### ABOUT THIS TASK
The response should consist only of the lines from the one with "Южный бульвар, дом 23" to the end of the data below, copied exactly and without pictures.

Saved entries
----------
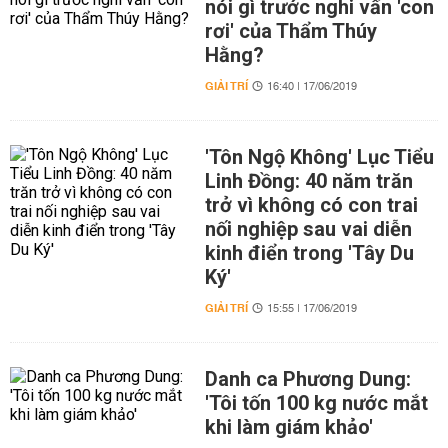
nói gì trước nghi vấn 'con
rơi' của Thẩm Thúy
Hằng?
GIẢI TRÍ
16:40 | 17/06/2019
'Tôn Ngộ Không' Lục Tiểu
Linh Đồng: 40 năm trăn
trở vì không có con trai
nối nghiệp sau vai diễn
kinh điển trong 'Tây Du
Ký'
GIẢI TRÍ
15:55 | 17/06/2019
Danh ca Phương Dung:
'Tôi tốn 100 kg nước mắt
khi làm giám khảo'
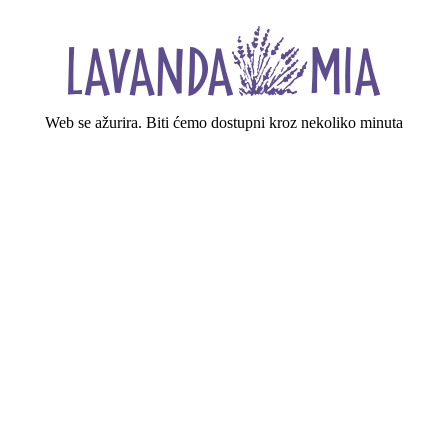
Web se ažurira. Biti ćemo dostupni kroz nekoliko minuta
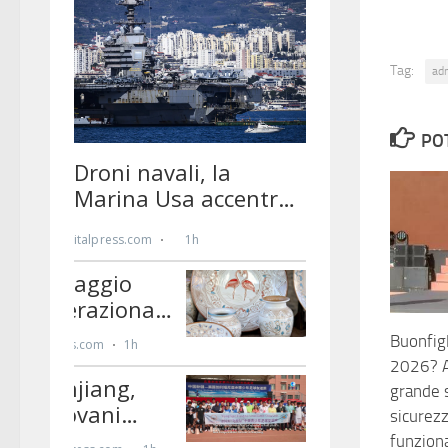
Tag:
ad
PO
Buonfigl
2026? A
grande 
sicurez
funzion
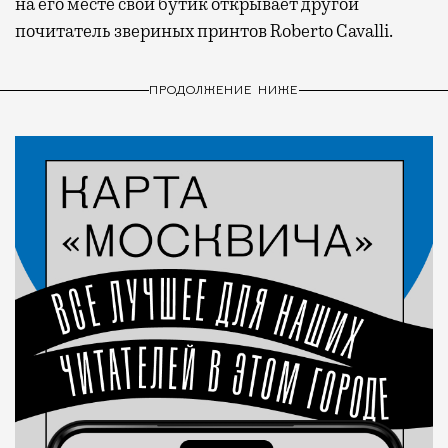
на его месте свой бутик открывает другой
почитатель звериных принтов Roberto Cavalli.
ПРОДОЛЖЕНИЕ НИЖЕ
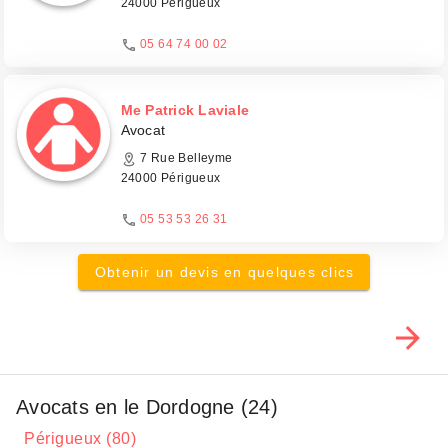
24000 Périgueux
05 64 74 00 02
Me Patrick Laviale
Avocat
7 Rue Belleyme
24000 Périgueux
05 53 53 26 31
Obtenir un devis en quelques clics
Avocats en le Dordogne (24)
Périgueux (80)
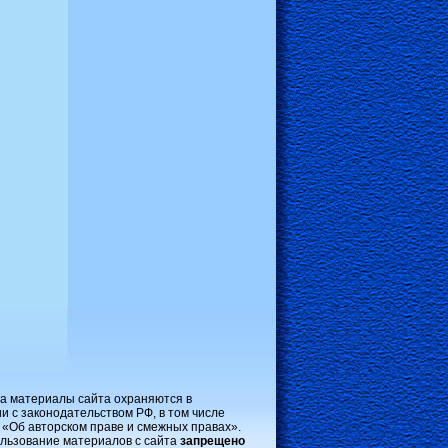
на материалы сайта охраняются в
и с законодательством РФ, в том числе
 «Об авторском праве и смежных правах».
льзование материалов с сайта
запрещено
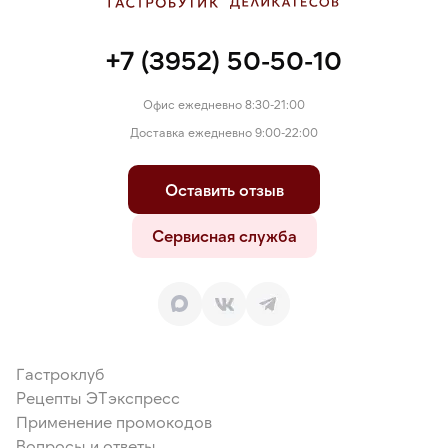
+7 (3952) 50-50-10
Офис ежедневно 8:30-21:00
Доставка ежедневно 9:00-22:00
Оставить отзыв
Сервисная служба
Гастроклуб
Рецепты ЭТэкспресс
Применение промокодов
Вопросы и ответы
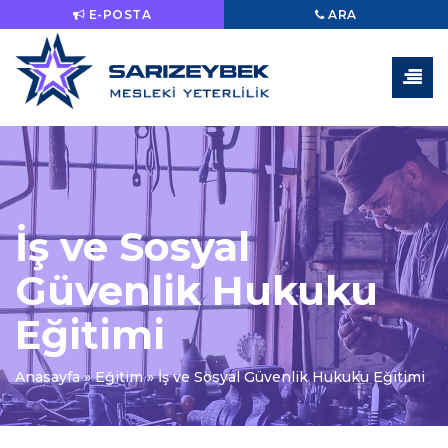
E-POSTA
ARA
İş ve Sosyal
Güvenlik Hukuku
Eğitimi
Anasayfa
»
Eğitim
»
İş ve Sosyal Güvenlik Hukuku Eğitimi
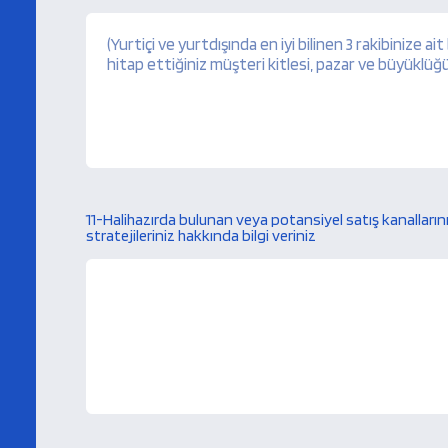
11-Halihazırda bulunan veya potansiyel satış kanalları
stratejileriniz hakkında bilgi veriniz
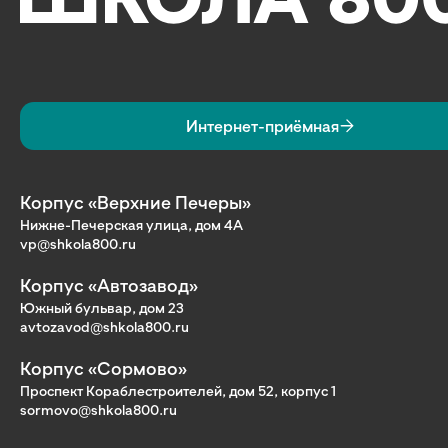
Интернет-приёмная
Корпус «Верхние Печеры»
Нижне-Печерская улица, дом 4А
vp@shkola800.ru
Корпус «Автозавод»
Южный бульвар, дом 23
avtozavod@shkola800.ru
Корпус «Сормово»
Проспект Кораблестроителей, дом 52, корпус 1
sormovo@shkola800.ru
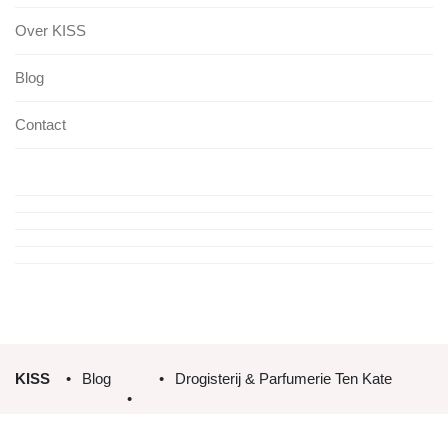
Over KISS
Blog
Contact
KISS
Blog
Drogisterij & Parfumerie Ten Kate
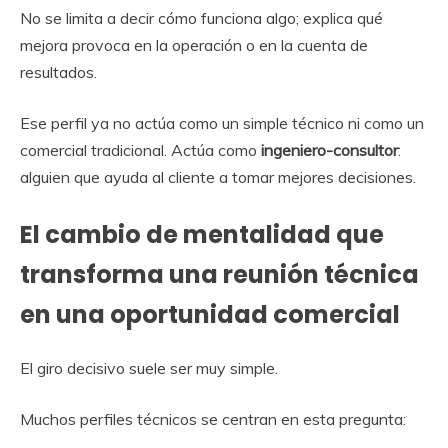
No se limita a decir cómo funciona algo; explica qué
mejora provoca en la operación o en la cuenta de
resultados.
Ese perfil ya no actúa como un simple técnico ni como un
comercial tradicional. Actúa como
ingeniero-consultor
:
alguien que ayuda al cliente a tomar mejores decisiones.
El cambio de mentalidad que
transforma una reunión técnica
en una oportunidad comercial
El giro decisivo suele ser muy simple.
Muchos perfiles técnicos se centran en esta pregunta:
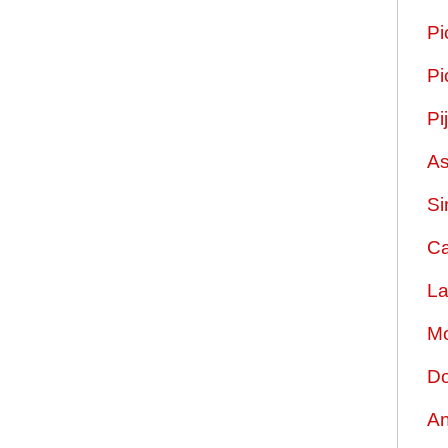
Pi
Pi
Pi
As
Si
Ca
La
Mo
Do
An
----------
### TASK RESPONSE
Южный бульвар, дом 23
avtozavod@shkola800.ru
Корпус «Сормово»
Проспект Кораблестроителей, дом 52, корпус 1
sormovo@shkola800.ru
Over KISS
Blog
Contact
KISS
Blog
Drogisterij & Parfumerie Ten Kate
No se limita a decir cómo funciona algo; explica qué
mejora provoca en la operación o en la cuenta de
resultados.
Ese perfil ya no actúa como un simple técnico ni como un
comercial tradicional. Actúa como
ingeniero-consultor
:
alguien que ayuda al cliente a tomar mejores decisiones.
El cambio de mentalidad que
transforma una reunión técnica
en una oportunidad comercial
El giro decisivo suele ser muy simple.
Muchos perfiles técnicos se centran en esta pregunta:
Pi
Pi
Pi
As
Si
Ca
La
Mo
Do
An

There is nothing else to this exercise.